▸ **Task requirements**: In the material below, list every line carrying the string "オリエンテーション資料".

*** Begin section ***

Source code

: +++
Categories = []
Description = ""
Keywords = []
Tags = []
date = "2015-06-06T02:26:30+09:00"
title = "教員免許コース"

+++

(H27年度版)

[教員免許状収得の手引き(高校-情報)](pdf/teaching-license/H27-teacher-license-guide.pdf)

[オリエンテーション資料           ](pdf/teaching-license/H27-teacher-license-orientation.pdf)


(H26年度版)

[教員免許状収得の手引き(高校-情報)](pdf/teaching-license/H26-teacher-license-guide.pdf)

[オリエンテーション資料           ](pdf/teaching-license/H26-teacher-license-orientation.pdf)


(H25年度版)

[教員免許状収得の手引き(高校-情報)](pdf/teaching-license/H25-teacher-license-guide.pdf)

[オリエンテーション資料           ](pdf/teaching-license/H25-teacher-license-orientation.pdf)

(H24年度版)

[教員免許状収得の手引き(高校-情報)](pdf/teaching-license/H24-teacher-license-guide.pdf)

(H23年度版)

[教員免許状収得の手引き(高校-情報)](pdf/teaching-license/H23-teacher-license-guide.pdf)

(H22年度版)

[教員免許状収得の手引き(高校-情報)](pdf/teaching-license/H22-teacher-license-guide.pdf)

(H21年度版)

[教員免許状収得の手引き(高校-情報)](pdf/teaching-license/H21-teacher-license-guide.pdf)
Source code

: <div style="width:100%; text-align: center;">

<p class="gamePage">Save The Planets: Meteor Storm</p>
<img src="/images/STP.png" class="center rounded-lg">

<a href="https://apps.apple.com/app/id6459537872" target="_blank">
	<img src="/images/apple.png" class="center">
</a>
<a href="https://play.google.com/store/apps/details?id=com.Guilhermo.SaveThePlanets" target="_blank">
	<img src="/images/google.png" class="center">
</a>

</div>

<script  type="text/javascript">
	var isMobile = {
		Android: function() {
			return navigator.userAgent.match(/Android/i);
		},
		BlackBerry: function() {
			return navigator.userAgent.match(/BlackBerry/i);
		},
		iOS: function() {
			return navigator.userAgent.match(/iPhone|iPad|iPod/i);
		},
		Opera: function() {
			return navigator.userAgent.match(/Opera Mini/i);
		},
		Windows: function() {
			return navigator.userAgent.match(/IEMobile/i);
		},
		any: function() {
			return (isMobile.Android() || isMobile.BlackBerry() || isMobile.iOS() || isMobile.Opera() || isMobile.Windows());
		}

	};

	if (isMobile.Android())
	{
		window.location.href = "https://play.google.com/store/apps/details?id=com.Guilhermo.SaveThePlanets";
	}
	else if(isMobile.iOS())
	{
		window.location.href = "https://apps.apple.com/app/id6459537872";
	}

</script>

*** End section ***

▸ **Output for this exercise**:
[オリエンテーション資料           ](pdf/teaching-license/H27-teacher-license-orientation.pdf)
[オリエンテーション資料           ](pdf/teaching-license/H26-teacher-license-orientation.pdf)
[オリエンテーション資料           ](pdf/teaching-license/H25-teacher-license-orientation.pdf)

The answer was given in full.